I think our dominant culture-wide problem is that we have forgotten how to make good use of our healthy guilt.

We’ve become terrified of guilt - and bat it away like a toxin - when it is actually a transformative gift
Without guilt we can’t find humility. Without guilt we can’t find our way to redemption.
Mr. Rogers used ro sing a song with this lyric:

“Its great to be able to stop, when you’ve planned a thing that’s wrong, and be able to do something else instead and think this song: I can stop when I want to I can stop when I wish I can stop stop stop anytime...”
“And what a great feeling to feel like this! And know that the feeling is really mine!”

This is a song about healthy guilt.
“His marginalization from the Hollywood Jungle proved to be his redemption”
I also think that the inability to metabolize guilt in healthy ways, the inflated, defensive response rather then a response that allows humility to move through exacerbates the agitated response.
I mean: look at the people we’ve put in office. Profoundly guilt-impaired people. They represent us, set our public norms.
I’ve made errors in public spaces, and I’m sure I will do again.

I’ve unwittingly used ableist language, unthinkingly centered myself and whiteness, inadvertently hurt people’s feelings. Usually when its been brought to my attention I’ve been uncomfortable but grateful
And I’ve tried to demonstrate appreciation for the information, the call to wake up, and to implement what Ive learned going forward.

It hurts sometimes. Guilt is painful. But it is “stop” sign like Mr. Rogers said.
And no, we aren’t always forgiven or forgivable by those we’ve harmed however unintentionally.

They need their own process for healing. Our job is not to interfere with that, and aid that if we are permitted.
I think “shaming culture” is an extreme compensatory response to the fact that we live in a culture that has no idea how to utilize guilt. We only experience it as annihilation- and then reflexively fight for our lives.
I mean, no one wants to don a hair shirt.

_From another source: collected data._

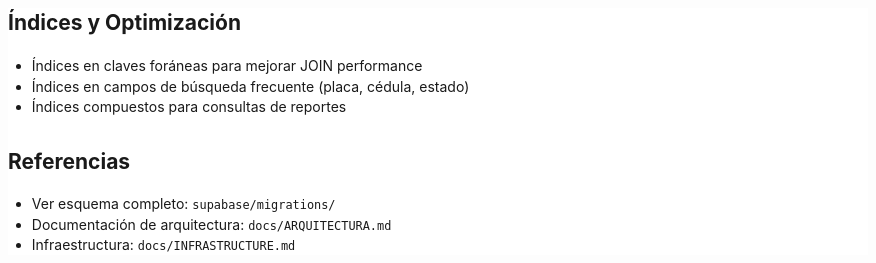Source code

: ## Índices y Optimización

- Índices en claves foráneas para mejorar JOIN performance
- Índices en campos de búsqueda frecuente (placa, cédula, estado)
- Índices compuestos para consultas de reportes

## Referencias

- Ver esquema completo: `supabase/migrations/`
- Documentación de arquitectura: `docs/ARQUITECTURA.md`
- Infraestructura: `docs/INFRASTRUCTURE.md`
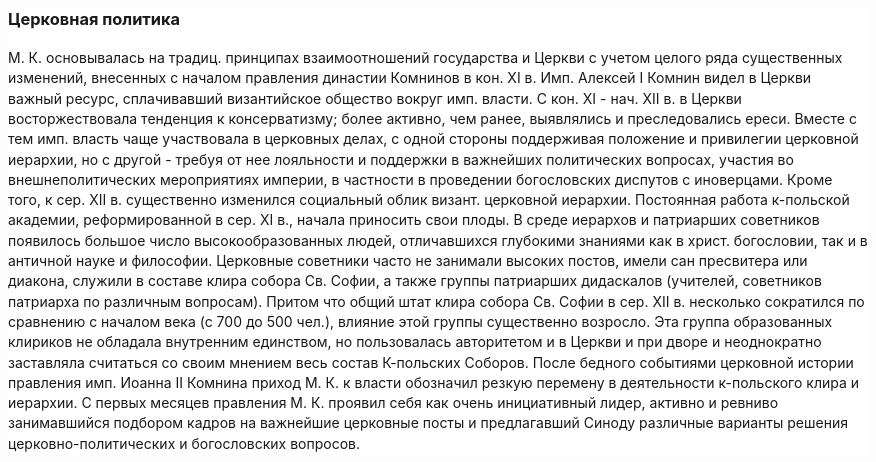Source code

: ### Церковная политика

М. К. основывалась на традиц. принципах взаимоотношений государства и Церкви с учетом целого ряда существенных изменений, внесенных с началом правления династии Комнинов в кон. XI в. Имп. Алексей I Комнин видел в Церкви важный ресурс, сплачивавший византийское общество вокруг имп. власти. С кон. XI - нач. XII в. в Церкви восторжествовала тенденция к консерватизму; более активно, чем ранее, выявлялись и преследовались ереси. Вместе с тем имп. власть чаще участвовала в церковных делах, с одной стороны поддерживая положение и привилегии церковной иерархии, но с другой - требуя от нее лояльности и поддержки в важнейших политических вопросах, участия во внешнеполитических мероприятиях империи, в частности в проведении богословских диспутов с иноверцами. Кроме того, к сер. XII в. существенно изменился социальный облик визант. церковной иерархии. Постоянная работа к-польской академии, реформированной в сер. XI в., начала приносить свои плоды. В среде иерархов и патриарших советников появилось большое число высокообразованных людей, отличавшихся глубокими знаниями как в христ. богословии, так и в античной науке и философии. Церковные советники часто не занимали высоких постов, имели сан пресвитера или диакона, служили в составе клира собора Св. Софии, а также группы патриарших дидаскалов (учителей, советников патриарха по различным вопросам). Притом что общий штат клира собора Св. Софии в сер. XII в. несколько сократился по сравнению с началом века (с 700 до 500 чел.), влияние этой группы существенно возросло. Эта группа образованных клириков не обладала внутренним единством, но пользовалась авторитетом и в Церкви и при дворе и неоднократно заставляла считаться со своим мнением весь состав К-польских Соборов. После бедного событиями церковной истории правления имп. Иоанна II Комнина приход М. К. к власти обозначил резкую перемену в деятельности к-польского клира и иерархии. С первых месяцев правления М. К. проявил себя как очень инициативный лидер, активно и ревниво занимавшийся подбором кадров на важнейшие церковные посты и предлагавший Синоду различные варианты решения церковно-политических и богословских вопросов.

But what if the hair shirt transforms your life into something powerful and meaningful?
I mean, growth doesnt often feel like getting what you want and achieving your consciously chosen goals.

Often, growth feels like being broken down and humbled and brought low and back to the ground when we have become inflated and damaging.
Healthy guilt is an opportunity for painful growth.

And that seems to be a lost notion
Ah, this is getting more response than I expected as I just think outloud. Contemplate or reject these ideas as you wish. No thought is a complete one.

I’m going to mute notifications now. Blessings. 🌸
Adding one more qualifying thought: of course I think public shaming has a destructive aspect, and is sometimes an opportunity for people to cast away their own guilts onto a selected scapegoat -
but I think it is mostly an explicit symptom of some more unconscious imbalance.

Fevers can kill you, but they arent the underlying problem.

There is something in the shadows that drives the frenzy and it might have to do with our general failure to contend with guilt.